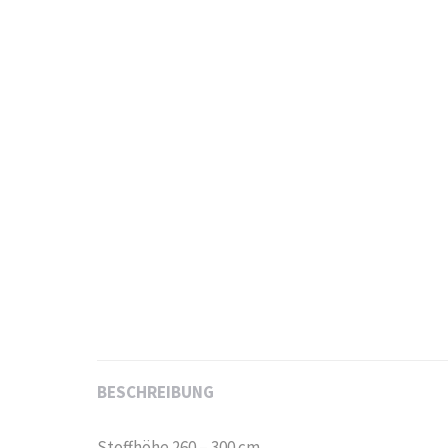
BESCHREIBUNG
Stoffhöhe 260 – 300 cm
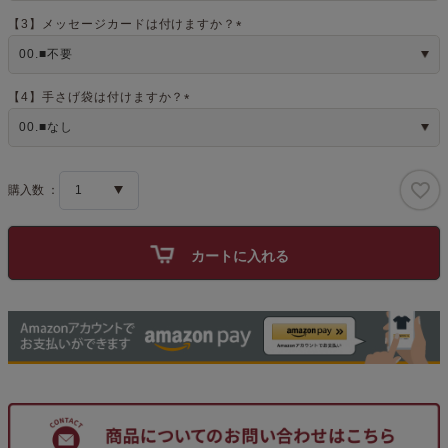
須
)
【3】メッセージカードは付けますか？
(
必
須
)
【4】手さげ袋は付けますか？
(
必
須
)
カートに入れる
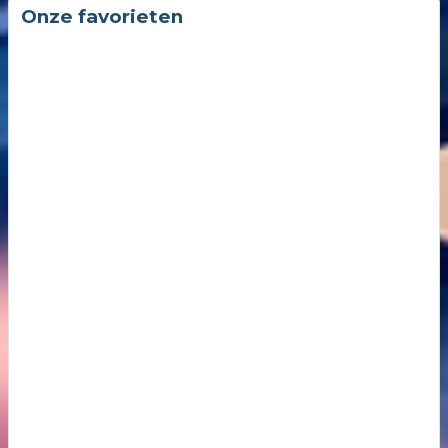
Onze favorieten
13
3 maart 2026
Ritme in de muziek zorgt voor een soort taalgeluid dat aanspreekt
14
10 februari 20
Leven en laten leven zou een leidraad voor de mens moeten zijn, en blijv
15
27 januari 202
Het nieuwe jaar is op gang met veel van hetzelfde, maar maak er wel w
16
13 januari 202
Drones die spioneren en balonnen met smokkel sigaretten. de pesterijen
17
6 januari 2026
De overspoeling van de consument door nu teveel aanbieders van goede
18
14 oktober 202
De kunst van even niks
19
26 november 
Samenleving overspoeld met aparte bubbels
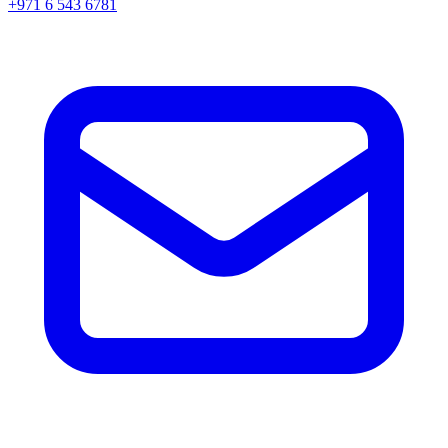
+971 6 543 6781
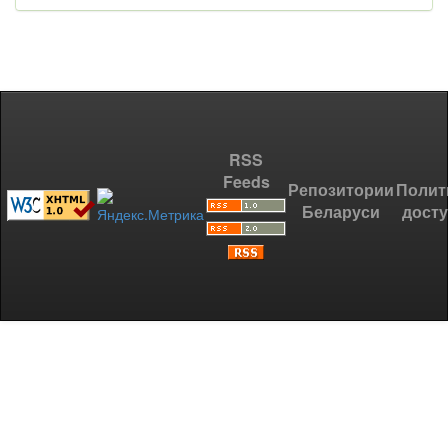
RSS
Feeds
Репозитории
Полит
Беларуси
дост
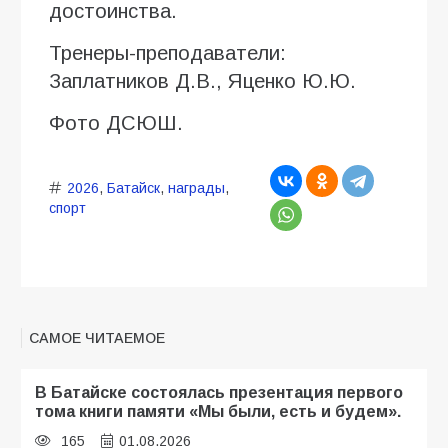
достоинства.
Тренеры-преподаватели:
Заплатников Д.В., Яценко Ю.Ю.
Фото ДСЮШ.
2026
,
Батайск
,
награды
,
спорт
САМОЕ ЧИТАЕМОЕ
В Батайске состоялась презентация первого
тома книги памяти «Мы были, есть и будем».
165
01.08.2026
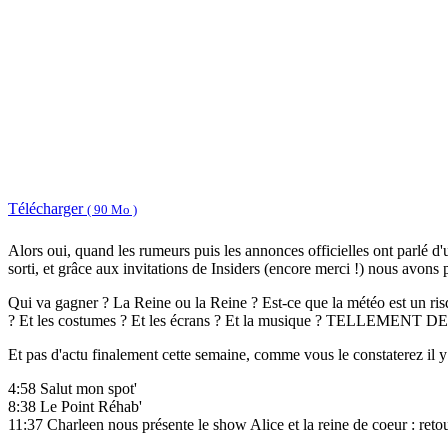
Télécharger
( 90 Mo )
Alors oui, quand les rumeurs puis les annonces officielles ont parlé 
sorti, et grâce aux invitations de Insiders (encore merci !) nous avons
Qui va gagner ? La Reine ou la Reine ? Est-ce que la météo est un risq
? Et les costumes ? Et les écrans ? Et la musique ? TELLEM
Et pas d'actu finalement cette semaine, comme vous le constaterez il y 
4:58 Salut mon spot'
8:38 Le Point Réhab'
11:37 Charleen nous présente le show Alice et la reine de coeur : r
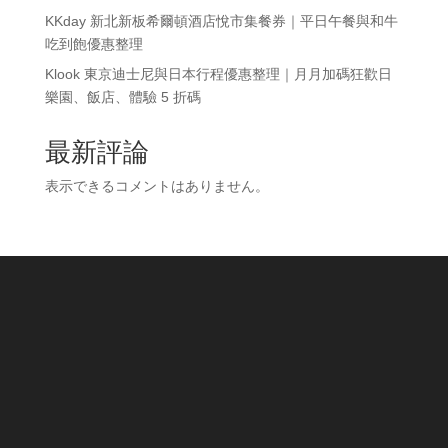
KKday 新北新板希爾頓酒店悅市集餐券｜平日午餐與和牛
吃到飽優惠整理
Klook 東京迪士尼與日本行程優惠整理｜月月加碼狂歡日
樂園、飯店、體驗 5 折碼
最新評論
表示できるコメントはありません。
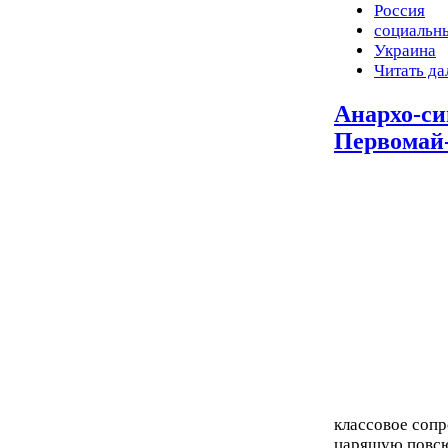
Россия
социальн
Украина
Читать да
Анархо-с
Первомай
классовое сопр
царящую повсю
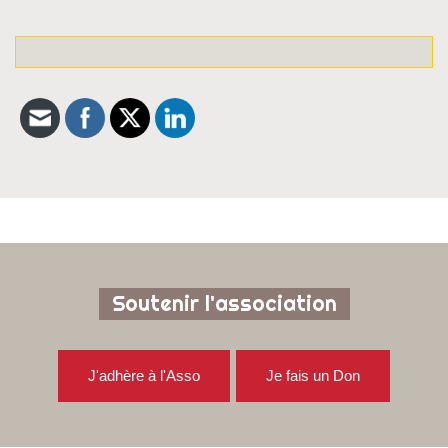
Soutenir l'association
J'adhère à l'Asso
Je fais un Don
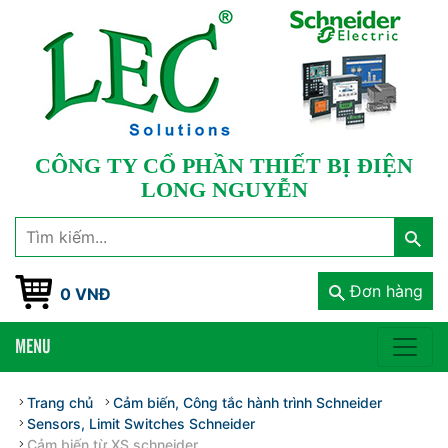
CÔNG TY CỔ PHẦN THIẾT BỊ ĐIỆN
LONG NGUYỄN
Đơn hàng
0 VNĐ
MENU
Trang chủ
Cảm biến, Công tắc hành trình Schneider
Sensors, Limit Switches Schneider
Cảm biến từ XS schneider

------------------------------

Problem =
Go through the lines of the material, counting those with the word "januari"; afterward give only the total.

Problem solution =
3